:: EXCERPTED DATA
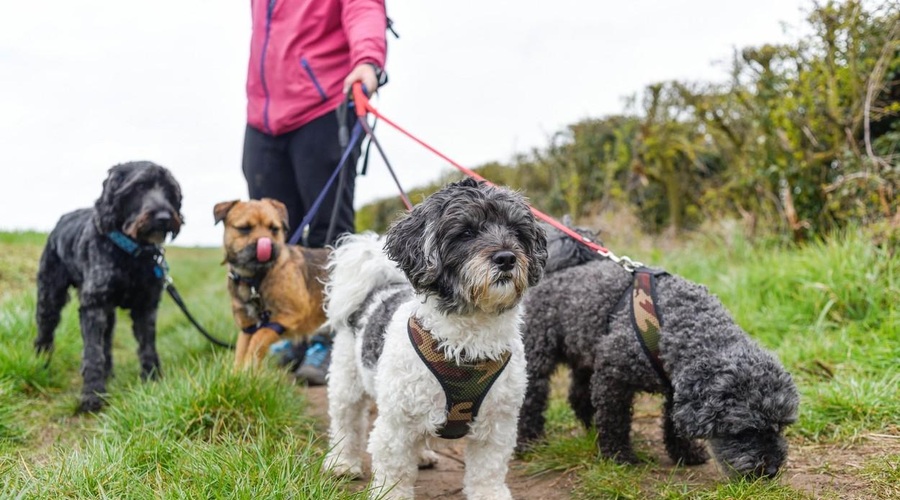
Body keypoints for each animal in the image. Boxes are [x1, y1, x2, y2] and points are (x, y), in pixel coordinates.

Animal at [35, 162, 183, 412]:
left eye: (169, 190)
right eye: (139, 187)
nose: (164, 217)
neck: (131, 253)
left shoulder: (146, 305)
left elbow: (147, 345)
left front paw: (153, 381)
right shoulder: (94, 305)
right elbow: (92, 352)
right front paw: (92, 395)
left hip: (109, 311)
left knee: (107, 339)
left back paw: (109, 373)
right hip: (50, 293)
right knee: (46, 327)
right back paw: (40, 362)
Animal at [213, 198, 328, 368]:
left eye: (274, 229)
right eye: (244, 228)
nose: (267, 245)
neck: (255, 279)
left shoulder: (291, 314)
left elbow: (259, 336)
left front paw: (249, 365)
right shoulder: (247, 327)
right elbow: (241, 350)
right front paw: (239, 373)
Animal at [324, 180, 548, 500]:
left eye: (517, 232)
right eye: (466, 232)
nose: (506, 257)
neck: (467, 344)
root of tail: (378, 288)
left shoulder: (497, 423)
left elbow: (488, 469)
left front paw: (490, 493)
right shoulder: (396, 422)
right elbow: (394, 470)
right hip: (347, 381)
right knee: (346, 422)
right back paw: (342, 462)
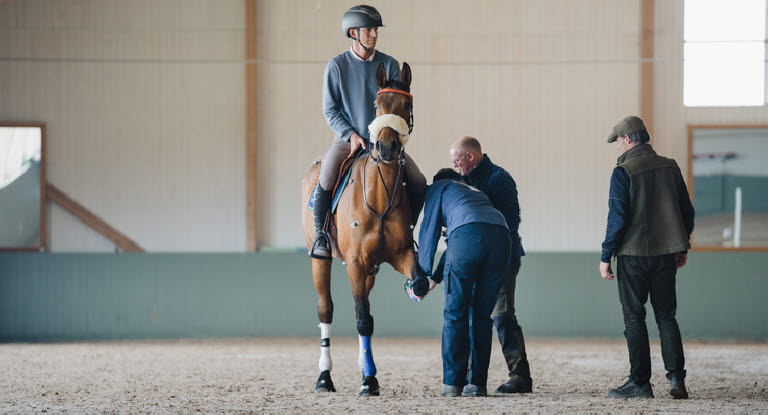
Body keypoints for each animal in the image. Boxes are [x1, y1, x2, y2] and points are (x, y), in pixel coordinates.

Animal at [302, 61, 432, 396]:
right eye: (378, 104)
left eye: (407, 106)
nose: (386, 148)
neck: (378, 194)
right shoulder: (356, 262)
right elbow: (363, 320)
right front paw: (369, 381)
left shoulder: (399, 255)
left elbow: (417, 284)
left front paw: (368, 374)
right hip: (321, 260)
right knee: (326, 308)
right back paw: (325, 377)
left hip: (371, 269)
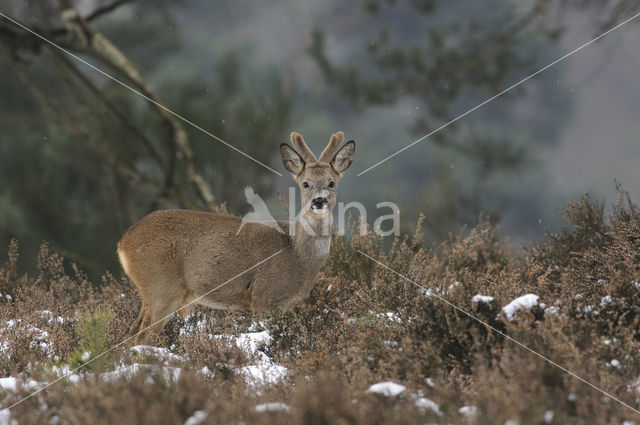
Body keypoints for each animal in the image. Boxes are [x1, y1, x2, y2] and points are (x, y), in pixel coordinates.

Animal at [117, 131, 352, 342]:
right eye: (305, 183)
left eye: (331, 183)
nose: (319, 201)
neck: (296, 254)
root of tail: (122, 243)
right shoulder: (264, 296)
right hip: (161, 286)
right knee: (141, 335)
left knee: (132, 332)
::::
*TASK DETAILS:* Excluding pictures, print all lines above exactly.

*ANSWER TO THIS TASK:*
Body keypoints for each animal in the image. Boxes are [x1, y1, x2, y2] and points are (x, y), in pixel coordinates.

Animal at [35, 162, 183, 412]:
left eye: (169, 190)
right eye: (139, 187)
nose: (164, 217)
neck: (131, 253)
left shoulder: (146, 305)
left elbow: (147, 345)
left front paw: (153, 381)
right shoulder: (94, 305)
right elbow: (92, 352)
right front paw: (92, 395)
left hip: (109, 311)
left knee: (107, 339)
left back paw: (109, 373)
right hip: (50, 293)
right knee: (46, 327)
right back paw: (40, 362)
Animal at [213, 198, 328, 368]:
left eye: (274, 229)
right eye: (244, 228)
nose: (267, 245)
neck: (255, 279)
left shoulder: (291, 314)
left elbow: (259, 336)
left front paw: (249, 365)
right shoulder: (247, 327)
right elbow: (241, 350)
right front paw: (239, 373)
Animal at [324, 180, 548, 500]:
left eye: (517, 232)
right eye: (466, 232)
nose: (506, 257)
neck: (467, 344)
root of tail: (378, 288)
left shoulder: (497, 423)
left elbow: (488, 469)
left front paw: (490, 493)
right shoulder: (396, 422)
right elbow: (394, 470)
right hip: (347, 381)
right knee: (346, 422)
right back paw: (342, 462)
Body keypoints for each animal in the image. Boxes are [x1, y1, x2, y2] and points are (x, y), in pixel coordinates.

Animal at [302, 61, 432, 396]:
right eye: (378, 104)
left eye: (407, 106)
nose: (386, 148)
neck: (378, 194)
right shoulder: (356, 262)
right elbow: (363, 320)
right front paw: (369, 381)
left shoulder: (399, 255)
left elbow: (417, 284)
left front paw: (368, 374)
right hip: (321, 260)
right knee: (326, 308)
right back paw: (325, 377)
left hip: (371, 269)
Body keypoints for each animal in the image. Boxes are [x1, y1, x2, y2] and points are (x, y), in pixel coordinates.

Animal at [117, 131, 352, 342]:
right eye: (305, 183)
left eye: (331, 183)
nose: (319, 201)
neck: (296, 254)
root of tail: (122, 243)
right shoulder: (264, 296)
right hip: (161, 286)
right knee: (141, 335)
left knee: (132, 332)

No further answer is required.